The anti-immigration right has jumped on this morning's news to argue that this is not the time to loosen our immigration laws. After all, the two guys who set off bombs at the Boston Marathon have turned out to be a pair of immigrants. As radio host Bryan Fischer says, "Time to tighten, not loosen, immigration policy." Greg Sargent comments:
It’s unclear thus far how widespread the effort among conservatives will be to connect the Boston bombing suspects to the immigration reform debate. But it’s certainly something that bears watching. If this argument picks up steam, it will be another indication of how ferocious the resistance on the right to immigration reform is going to get.
I think it's safe to say that this argument will pick up steam. Why wouldn't it, after all? It's a gut punch to the idea that immigrants are no more dangerous than natives, and it doesn't matter which side logic is on. It's a strong appeal to emotions, and it's probably an effective one.

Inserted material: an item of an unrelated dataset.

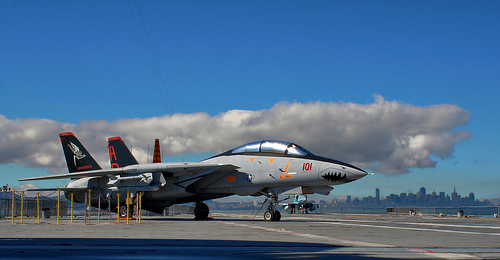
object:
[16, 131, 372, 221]
jet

A few days ago, someone asked: Who are you secretly hoping the bombers turn out to be? My answer was, whatever kind of person is least likely to have any effect whatsoever on public policy. Chechnyans with a grudge of some kind actually fit this bill fairly well, and since the immigration debate is focused mostly on Mexico it might not even have too much impact there. Still, it will have some effect. I don't know if today's news will kill immigration reform, but a bill that was on a knife edge already doesn't need any further setbacks. This is going to hurt its chances.